Today, Jesse Jackson, the Brady bunch — not the TV folks but the anti-gun lobby — and other liberal activists will rally against “the national scourge of illegal guns” in cities around the nation.
The real target is the legal sale of guns. Mr. Jackson has made that quite clear by going after gun shops and accusing them of abetting crime.
One of the rallies will be in Newark, N.J., near the park where four students were shot in the head. Although two of the suspects are illegal aliens, it’s doubtful that the protesters will take a shot at illegal immigration as a factor.
As far as media attention, the anti-gun activists are counting on good coverage. And why not?
Liberal journalists, like other liberals, don’t like guns. Or, rather, they don’t like private citizens owning guns.

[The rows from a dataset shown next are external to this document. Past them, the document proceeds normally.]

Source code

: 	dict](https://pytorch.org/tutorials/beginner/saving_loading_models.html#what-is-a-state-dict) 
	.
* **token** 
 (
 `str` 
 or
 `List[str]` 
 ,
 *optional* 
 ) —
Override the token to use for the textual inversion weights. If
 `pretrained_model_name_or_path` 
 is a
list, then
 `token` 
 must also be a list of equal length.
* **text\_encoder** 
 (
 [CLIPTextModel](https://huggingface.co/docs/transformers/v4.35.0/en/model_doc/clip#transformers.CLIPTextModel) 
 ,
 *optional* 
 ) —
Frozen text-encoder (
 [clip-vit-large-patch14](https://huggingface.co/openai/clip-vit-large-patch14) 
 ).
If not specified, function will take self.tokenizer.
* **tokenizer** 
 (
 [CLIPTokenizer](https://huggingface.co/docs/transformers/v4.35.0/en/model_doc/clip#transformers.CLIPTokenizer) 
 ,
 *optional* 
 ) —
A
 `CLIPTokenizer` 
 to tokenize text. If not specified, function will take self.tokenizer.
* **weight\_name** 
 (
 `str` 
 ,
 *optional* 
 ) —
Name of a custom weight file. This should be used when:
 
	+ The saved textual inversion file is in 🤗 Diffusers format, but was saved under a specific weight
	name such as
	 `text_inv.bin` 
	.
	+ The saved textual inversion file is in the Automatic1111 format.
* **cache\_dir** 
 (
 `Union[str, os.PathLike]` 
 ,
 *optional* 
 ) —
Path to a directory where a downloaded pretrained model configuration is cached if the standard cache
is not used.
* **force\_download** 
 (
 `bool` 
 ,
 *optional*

How do we know? From the loaded coverage night after night on the networks and each day in major newspapers.
A new study released yesterday by David Neidrauer from the Culture and Media Institute, where I am director, documents seven months of media coverage of gun issues, explaining the media’s potshots at the Second Amendment.
The media had a field day during the week after the Virginia Tech campus shootings on April 16. The major broadcast networks ran nearly 30 total stories promoting gun control, with another 24 from CNN, nine in the New York Times and 20 in The Washington Post. The message was delivered with machine-gun regularity: Lack of gun control led to the massacre, so more gun laws might prevent another massacre.
Armen Keteyian of “CBS Evening News” quoted the Brady Center to Prevent Gun Violence and noted that Virginia Tech (which had recently imposed a total gun ban on campus) had fought Virginia’s “hunting culture” in a desperate effort to “safeguard the student population.” Seung-Hui Cho clearly was not deterred by Tech’s gun ban.
Conspicuously absent from the coverage were the many documented cases of guns used by citizens to thwart criminals. According to a survey by the U.S. Journal of Criminal Law, more than 2.5 million people annually use a gun in self defense. You’d never know it from the media’s preference for lurid murder pieces.
From Jan. 1 to August 2007, ABC, NBC and CBS ran a total of 650 murder stories. During the same period, self defense cropped up once on ABC, once on NBC and was absent on CBS. ABC’s John Stossel referred to two cases of armed self defense on the May 4 edition of “20/20,” and NBC’s “Today Show” on April 23 featured former Miss America Venus Ramey, 82, who wielded a shotgun to chase off an intruder.
During the Tech aftermath, talk radio and Internet blogs filled some of the information gap by noting relevant incidents like the two Appalachian School of Law students in 2002 who grabbed their own guns to capture a man who had killed three people on campus. The networks showed little interest in the possibility that a similarly armed Virginia Tech student or professor might have stopped Cho before he slaughtered 32 souls in Blacksburg.
Another tactic that the media are using in their assault on gun ownership is making selective, misleading comparisons to other nations. NBC anchor Brian Williams noted on April 17, the day after the Tech massacre, that Great Britain “outlawed handguns, and anyone caught with one faces a minimum prison sentence of five years. They are so opposed to guns here that not even police officers on routine patrol carry them. Now gun violence is rare.”
Mr. Williams ignored the rise in knife violence and other crime amid Britain’s long history of strict gun laws and unarmed “bobbies.” He also declined to mention countries like Switzerland, where male citizens are required to be armed with assault rifles and ready for militia duty, but where there is little gun violence. Or South Africa, which has some of the most stringent gun laws but has a rate of gun homicides of 74.57 per 100,000 population, contrasted with New Zealand, with weak gun laws and only a 0.18 rate of gun homicides per 100,000 people.
Even after the Virginia Tech story cooled, the media continued its portrayal of lawless cities in need of more gun control.